模型:
microsoft/xclip-base-patch32-16-frames
X-CLIP model (base-sized, patch resolution of 32) trained fully-supervised on Kinetics-400 . It was introduced in the paper Expanding Language-Image Pretrained Models for General Video Recognition by Ni et al. and first released in this repository .
This model was trained using 16 frames per video, at a resolution of 224x224.
Disclaimer: The team releasing X-CLIP did not write a model card for this model so this model card has been written by the Hugging Face team.
X-CLIP is a minimal extension of CLIP for general video-language understanding. The model is trained in a contrastive way on (video, text) pairs.
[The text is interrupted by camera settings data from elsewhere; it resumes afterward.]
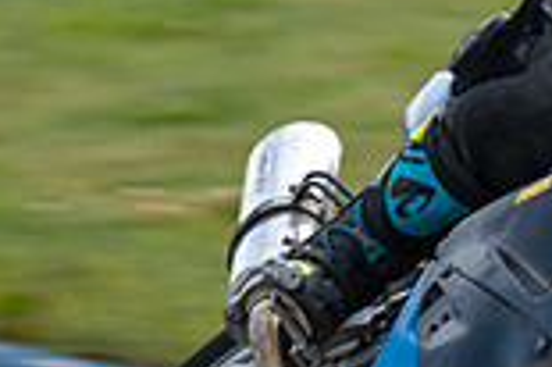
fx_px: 28076
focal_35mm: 1833
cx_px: 969
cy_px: 69
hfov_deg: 1.1
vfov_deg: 0.7
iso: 110
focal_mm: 490
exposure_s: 1/160
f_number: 10
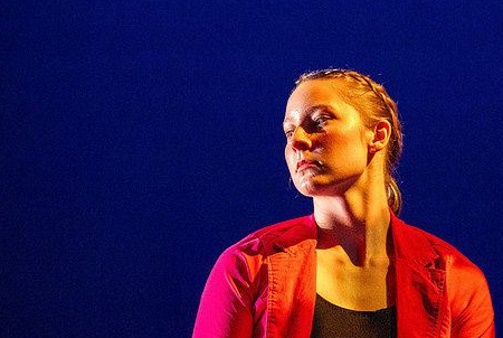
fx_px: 4508
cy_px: 151
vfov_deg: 4.3
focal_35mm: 322
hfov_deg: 6.4
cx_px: 359
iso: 1600
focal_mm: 200
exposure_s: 1/250
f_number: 3.5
This allows the model to be used for tasks like zero-shot, few-shot or fully supervised video classification and video-text retrieval.
You can use the raw model for determining how well text goes with a given video. See the model hub to look for fine-tuned versions on a task that interests you.
For code examples, we refer to the documentation .
This model was trained on Kinetics-400 .
The exact details of preprocessing during training can be found here .
The exact details of preprocessing during validation can be found here .
During validation, one resizes the shorter edge of each frame, after which center cropping is performed to a fixed-size resolution (like 224x224). Next, frames are normalized across the RGB channels with the ImageNet mean and standard deviation.
This model achieves a top-1 accuracy of 81.1% and a top-5 accuracy of 95.5%.